The event will start September 29 and will finish October 5, and it could be seen twice a day.
The streaming will come with live expert commentary and questions will be answered live. Viewers are going to have to be registered on the website Herdtracker to watch the event. It is the first time that a natural event like this in Africa will be streamed, and it’s part of Kenya’s tourism strategies.
“Serengeti-Mara ecosystems [are] considered to be perhaps the last of the ecosystems in which human impact is less than 5 percent,” said professor Karim Hirji, former director of the Serengeti Wildlife Research Center, to ABC News.
Covering about 10,000 square miles of land teeming with life, the Serengeti is home to some of the most diverse wildlife on this planet, and it is one of the largest migrations of terrestrial mammals in the world, included in the list of the Seven Natural Wonders in Africa, according to ABC News.
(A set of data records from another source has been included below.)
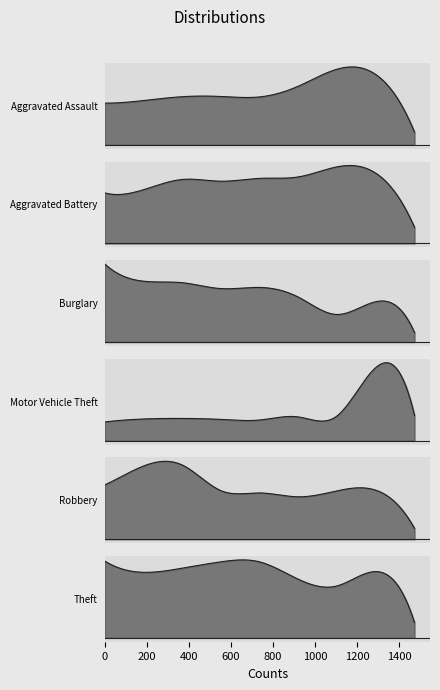

What are all the series names shown in the legend?

Aggravated Assault, Aggravated Battery, Burglary, Motor Vehicle Theft, Robbery, Theft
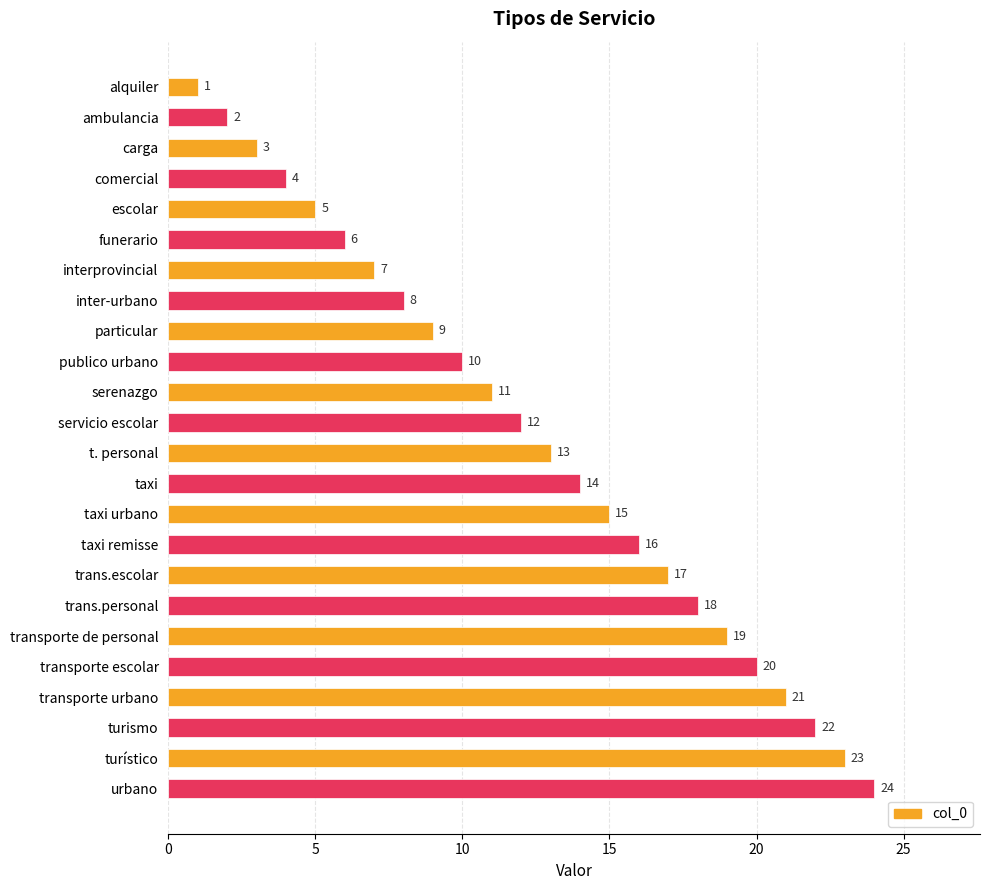

Rank the categories by value from highest to lowest.

urbano, turístico, turismo, transporte urbano, transporte escolar, transporte de personal, trans.personal, trans.escolar, taxi remisse, taxi urbano, taxi, t. personal, servicio escolar, serenazgo, publico urbano, particular, inter-urbano, interprovincial, funerario, escolar, comercial, carga, ambulancia, alquiler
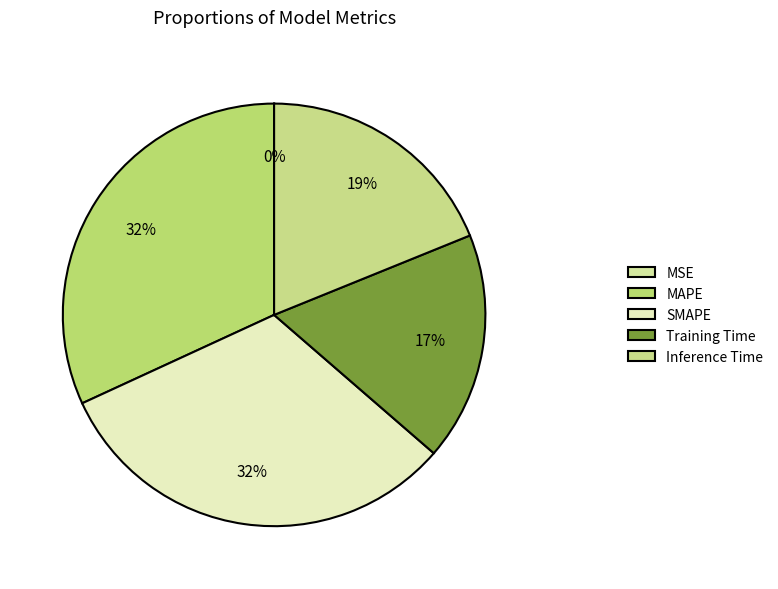

Which category has the biggest portion of the pie?

MAPE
About a million wildebeest, half a million gazelles and 200,000 zebras travel from Serengeti, in Tanzania, to the Masai Mara reserve in Kenya. These herbivores will be travelling to survive, looking for fresh grass.
They will have to risk their lives while crossing the Mara River, where they could get attacked by crocodiles. But that’s not the only danger because predators like lions, cheetahs, hyenas, and leopards are waiting for the wildebeest at Masai Mara.
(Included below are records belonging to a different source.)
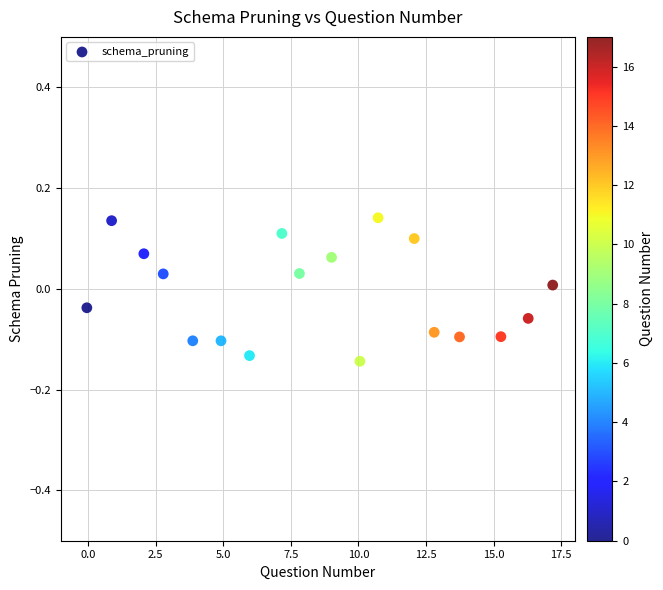

What is the range of X values (max minus min)?

17.2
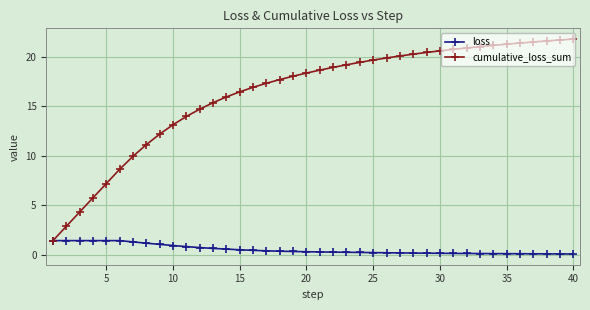

How many lines are shown in the chart?

2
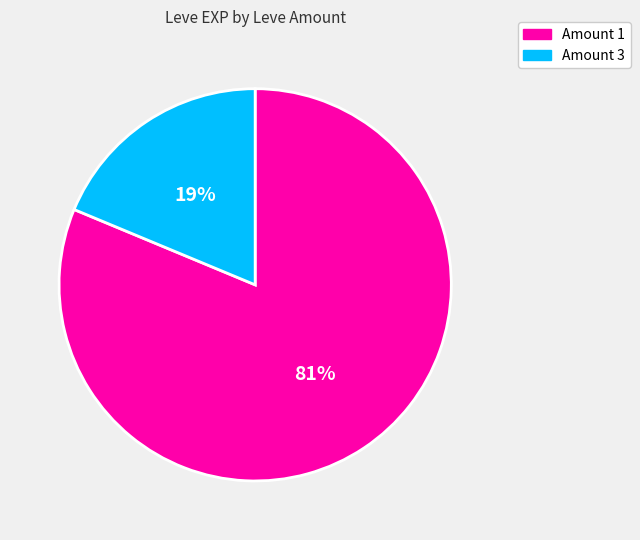

To the nearest percent, what is the average slice percentage?

50%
According to experts, wildebeests are key to the survival of the ecosystem. “Without the migration, it’s harder to conceive Serengeti-Mara being what it is today,” Hirji said to ABC News. “Everything else survives within that migration – the predators and so on the vegetation.”
The Seven Natural Wonder Organization announced the seven wonders of Africa in 2013, which include the Mount Kilimanjaro, the Nile River, the Sahara Desert, the Okavango Delta, the Red Sea Reef, the Ngorongoro Crater and the already mentioned Serengeti migration.
One of the people watching the live stream will be Neil deGrasse Tyson, a panelist, and astrophysicist, according to ABC News. “It would be astonishing and wondrous to watch the migrations go by,” he commented.